O impasse e as acusações
O relatório de Gaspar foi alvo de pesadas críticas da base governista, que o acusou de “instrumentalização política” e de promover uma “blindagem” a figuras ligadas ao bolsonarismo, enquanto focava em nomes próximos ao atual governo. Entre os principais pontos de discórdia estavam:
- Pedido de prisão de Lulinha: O relator sugeria a prisão preventiva do filho do presidente, alegando risco de evasão (ele reside atualmente na Espanha).
- Indiciamentos de ministros: O texto pedia a investigação de Carlos Lupi (Previdência) e também de ex-ministros da gestão de Jair Bolsonaro, como José Carlos Oliveira.
- Blindagem e Omissões: Parlamentares governistas, liderados por Randolfe Rodrigues (PT-AP), apontaram que o relator teria poupado aliados próximos e focado em desgastar a imagem da família presidencial. Em contrapartida, a oposição, encabeçada por Rogério Marinho (PL-RN), defendeu o trabalho como “brilhante”.
Manobras e o fim da comissão
Para garantir a derrota do relatório, o Palácio do Planalto realizou manobras estratégicas de última hora.
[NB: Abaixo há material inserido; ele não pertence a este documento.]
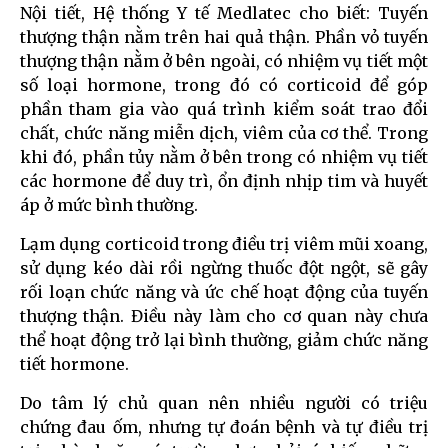
Nội tiết, Hệ thống Y tế Medlatec cho biết: Tuyến
thượng thận nằm trên hai quả thận. Phần vỏ tuyến
thượng thận nằm ở bên ngoài, có nhiệm vụ tiết một
số loại hormone, trong đó có corticoid để góp
phần tham gia vào quá trình kiểm soát trao đổi
chất, chức năng miễn dịch, viêm của cơ thể. Trong
khi đó, phần tủy nằm ở bên trong có nhiệm vụ tiết
các hormone để duy trì, ổn định nhịp tim và huyết
áp ở mức bình thường.
Lạm dụng corticoid trong điều trị viêm mũi xoang,
sử dụng kéo dài rồi ngừng thuốc đột ngột, sẽ gây
rối loạn chức năng và ức chế hoạt động của tuyến
thượng thận. Điều này làm cho cơ quan này chưa
thể hoạt động trở lại bình thường, giảm chức năng
tiết hormone.
Do tâm lý chủ quan nên nhiều người có triệu
chứng đau ốm, nhưng tự đoán bệnh và tự điều trị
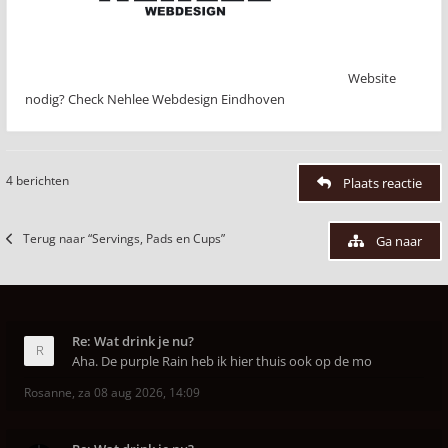
Website
nodig? Check Nehlee Webdesign Eindhoven
4 berichten
Plaats reactie
Terug naar “Servings, Pads en Cups”
Ga naar
Re: Wat drink je nu?
Aha. De purple Rain heb ik hier thuis ook op de mo
Rosanne
,
za 08 aug 2026, 14:09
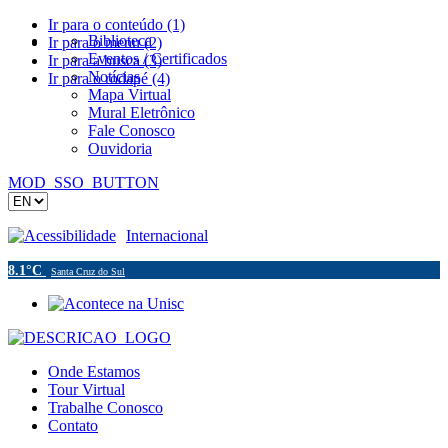
Ir para o conteúdo (1)
Biblioteca
Ir para o menu (2)
Eventos / Certificados
Ir para a busca (3)
Notícias
Ir para o rodapé (4)
Mapa Virtual
Mural Eletrônico
Fale Conosco
Ouvidoria
MOD_SSO_BUTTON
Acessibilidade
Internacional
8.1°C
Santa Cruz do Sul
Onde Estamos
Tour Virtual
Trabalhe Conosco
Contato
O ministro da Agricultura, Carlos Fávaro, foi exonerado temporariamente para retomar sua cadeira no Senado e votar contra o texto, substituindo sua suplente, Margareth Buzetti, que votaria a favor de Gaspar.
Com a rejeição, o presidente da CPMI, senador Carlos Viana (Podemos-MG), encerrou os trabalhos sem a aprovação de um documento oficial, uma vez que se recusou a colocar em votação o relatório alternativo apresentado pelos governistas — que, por sua vez, pedia o indiciamento de Jair Bolsonaro e Flávio Bolsonaro por crimes contra idosos.
O que acontece agora?
Apesar da falta de um relatório aprovado pelo colegiado, o senador Carlos Viana afirmou que enviará as provas colhidas durante os sete meses de investigação ao Ministério Público Federal (MPF) e ao Supremo Tribunal Federal (STF). “Os envolvidos nas irregularidades bilionárias contra aposentados serão punidos, com ou sem a aprovação deste texto”, declarou o senador.
A investigação focou em um esquema de descontos indevidos em benefícios de aposentados, que teria movimentado cerca de R$ 3,5 bilhões através de entidades que simulavam vínculos associativos.